The sending server uses a luid as the transaction_id
in the "envelope" containing the RPC call, which is
returned as part of the response. And when a network
message comes in off the wire from a remote server,
the server assigns it its own luid, to track it locally.
Note that the "abstracted server" never deals with luids. All luids are assigned and managed in the driver.
It sounds a bit complicated but it really isn't. And actually
it paid off in one really lovely way: internally we have a
generator function that makes it easy to create an iterator
that returns successive luid values, assembled from a readable
text string and a monotonically increasing number. This was
a boon during debugging; instead of a message associated
with a conventional GUID--a meaningless string of 32 hex
digits with some dashes--our "luids" communicated information
about the object with which they were associated,
like 'remote-request-5'.
One final note: the client uses real GUIDs, not luids, when making requests to the server. This was necessary to support the "repeated requests don't commit twice to the log" feature.
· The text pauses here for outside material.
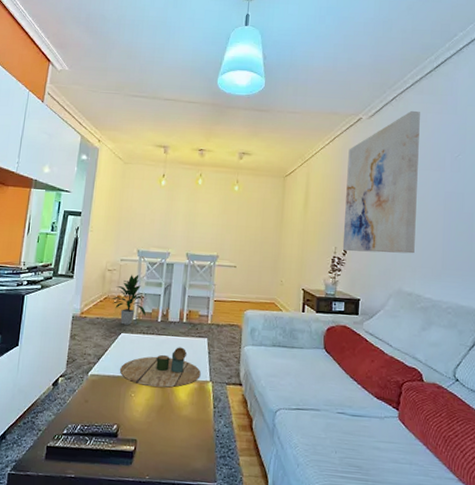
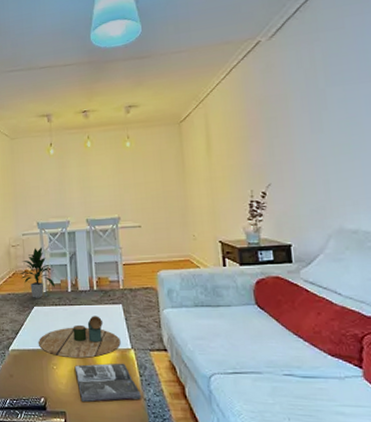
magazine: none [152,393,213,431] -> present [74,363,142,402]
wall art: present [342,110,420,254] -> none [250,18,353,193]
To save space, these GUIDs are losslessly compressed, from 36 bytes to 16 bytes, by throwing away the dashes and merging each pair of hex characters into one byte.
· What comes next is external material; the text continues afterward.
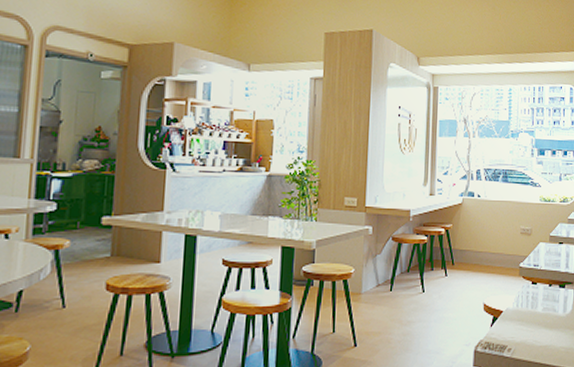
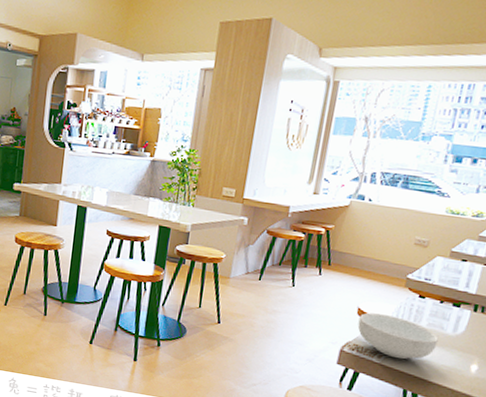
cereal bowl: none [486,306,554,349] -> present [357,312,439,360]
Raft calls for 1-based indexing; that is, the first entry
in an array is index 1. W instead use 0-based
indexing for the log, like a Python array. We therefore
use -1 as the magic value for "leaderCommittedIndex"
when the log is empty.
The Raft choice of using 1-based indexing is a bit perplexing--did they initially write it in Pascal? Apart from changing to 0-indexing, we more or less adhered to sending values in messages in the spirit of what the Raft protocol requires. This required a certain amount of "adding 1 here" and "subtracting 1 there", which is confusing. Doing it this way felt more sane in the context of the weeklong class where we wrote this project, as we felt fidelity to what the Raft paper dictates would be less confusing overall. It's remotely possible we'll revisit this decision in the future, slightly altering our wire protocol so our logic can have fewer +1s and -1s for computing indices.
(In particular, we note that 1-based "the index of the most recent committed entry" is the same number as "the count of committed entries". So we could send the latter, and by happy coincidence it'd be the same number Raft wants us to send, and everybody's happy.)